Il peso politico della mafia, cioè la sua capacità di orientare i comportamenti collettivi, di suscitare obbedienza e adesione a codici sociali diffusi e per essa vantaggiosi (tipicamente: l’omertà) e di imporre e applicare inflessibilmente la sua “legalità criminale”, è superiore al peso economico delle attività direttamente illegali (traffico di droga, sfruttamento della prostituzione e contrabbando di sigarette, che l’Istat stima in Italia intorno ai 19 miliardi di euro), anche se ovviamente il “fatturato” delle organizzazioni mafiose non si ferma alle sole attività illegali.
Poiché la mafia perverte il rapporto tra il cittadino e lo Stato e crea un sistema di consenso imposto e coatto, l’impegno antimafia è a tutti gli effetti una lotta per la libertà politica.
L’attività di repressione è ovviamente essenziale e indispensabile per arginare il fenomeno mafioso, ma anche i notevoli successi conseguiti, in particolare rispetto a Cosa Nostra, non hanno significativamente ridotto la diffusione del controllo mafioso del territorio in molte aree del Paese, con una migrazione verso Nord che proprio Sciascia aveva previsto decenni fa.
L’impressione è che, a volte, decapitare i vertici di una organizzazione agisca come un principio di selezione naturale all’interno del mondo mafioso, sostituendo ai perdenti nuovi attori con una migliore capacità adattiva. Non si vogliono ovviamente sminuire i risultati straordinari dell’attività repressiva, ottenuti a prezzo di un esemplare sacrificio personale di molti servitori dello stato, in primo luogo magistrati e rappresentanti delle forze dell’ordine. Ma bisogna prendere atto dei divari crescenti tra le varie parti del Paese, con fenomeni di vera e propria desertificazione economica e demografica delle aree più degradate, e della permanenza di condizioni di illegalità endemica proprio in corrispondenza delle aree a più forte penetrazione criminale.
Il potere mafioso può dunque essere prevenuto e contrastato con una idea, non solo repressiva, della legalità che limiti i fattori predisponenti dell’intermediazione criminale e renda l’ambiente sociale più refrattario alla sua endemizzazione.
Tutto questo è tanto più vero oggi, visto che all’Italia e al sud in particolare arriveranno ingenti risorse pubbliche collegate al PNRR. L’attività legislativa, esecutiva e amministrativa deve essere orientata ad azioni coraggiose di prevenzione. Tutta l’azione di rilancio della crescita del Paese va immaginata contemporaneamente anche come azione di contrasto alla criminalità organizzata. Quanto più i fondi che giungeranno non saranno intercettati e inglobati dall’intermediazione mafiosa, tanto più il loro moltiplicatore sarà alto e il rafforzamento economico delle aree più marginali le renderà in prospettiva meno attaccabili dal potere criminale.

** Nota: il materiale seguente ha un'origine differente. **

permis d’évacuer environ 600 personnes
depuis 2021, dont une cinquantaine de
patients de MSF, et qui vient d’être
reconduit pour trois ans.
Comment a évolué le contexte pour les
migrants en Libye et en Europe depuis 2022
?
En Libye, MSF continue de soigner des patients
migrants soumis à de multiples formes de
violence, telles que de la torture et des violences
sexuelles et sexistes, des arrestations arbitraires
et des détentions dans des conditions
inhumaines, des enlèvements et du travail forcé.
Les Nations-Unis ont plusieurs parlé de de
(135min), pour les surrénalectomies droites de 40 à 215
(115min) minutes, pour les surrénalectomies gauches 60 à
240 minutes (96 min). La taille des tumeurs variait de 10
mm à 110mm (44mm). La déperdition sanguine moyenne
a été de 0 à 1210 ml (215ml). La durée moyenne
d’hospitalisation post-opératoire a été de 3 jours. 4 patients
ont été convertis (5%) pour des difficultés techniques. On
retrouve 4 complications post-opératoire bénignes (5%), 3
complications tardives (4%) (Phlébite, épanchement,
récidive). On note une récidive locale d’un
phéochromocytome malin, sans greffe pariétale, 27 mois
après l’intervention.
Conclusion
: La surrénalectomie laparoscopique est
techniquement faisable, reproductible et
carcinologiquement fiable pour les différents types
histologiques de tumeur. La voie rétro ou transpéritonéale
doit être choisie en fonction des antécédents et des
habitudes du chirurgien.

Le misure di prevenzione non sono necessariamente poliziesche o burocratiche. Non è moltiplicando i livelli di controllo, gli adempimenti, le interdizioni e i filtri amministrativi che, come l’esperienza insegna, si evita alla mala pianta mafiosa di attecchire sul terreno concimato dalla spesa o dagli investimenti pubblici. Al contrario si può sperare che ampliando la trasparenza e la competitività delle procedure di accesso a questi fondi, senza istituire direttamente o indirettamente “riserve locali”, sarà possibile spezzare il collegamento tra la spesa pubblica e l’intermediazione mafiosa.

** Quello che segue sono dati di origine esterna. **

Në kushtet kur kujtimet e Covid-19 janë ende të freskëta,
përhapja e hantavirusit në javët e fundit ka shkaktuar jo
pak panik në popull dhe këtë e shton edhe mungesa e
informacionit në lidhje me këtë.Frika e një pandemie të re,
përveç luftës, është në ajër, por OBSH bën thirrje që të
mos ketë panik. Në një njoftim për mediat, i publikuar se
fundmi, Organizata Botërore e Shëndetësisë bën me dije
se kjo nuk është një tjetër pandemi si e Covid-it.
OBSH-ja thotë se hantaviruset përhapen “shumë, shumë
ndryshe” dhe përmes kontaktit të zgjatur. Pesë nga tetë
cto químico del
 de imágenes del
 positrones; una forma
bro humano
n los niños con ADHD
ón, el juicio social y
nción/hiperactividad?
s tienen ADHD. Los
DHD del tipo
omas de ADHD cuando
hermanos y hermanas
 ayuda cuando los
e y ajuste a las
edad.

Se faremo funzionare il mercato in modo normale, faremo una politica antimafia che darà buoni e duraturi risultati. Se le mafie mettono al centro il denaro come segno di un potere riconosciuto, la lotta alla mafia mette al centro le persone, cioè i lavoratori e le imprese, con i loro diritti e le loro legittime aspettative di emancipazione sociale e di affermazione economica. Se la mafia promuove “cartelli” e genera concorrenza sleale, alterando il mercato, un modello politico antimafia promuove la trasparenza, una piena e diffusa legalità e regole chiare di accesso al mercato per tutti.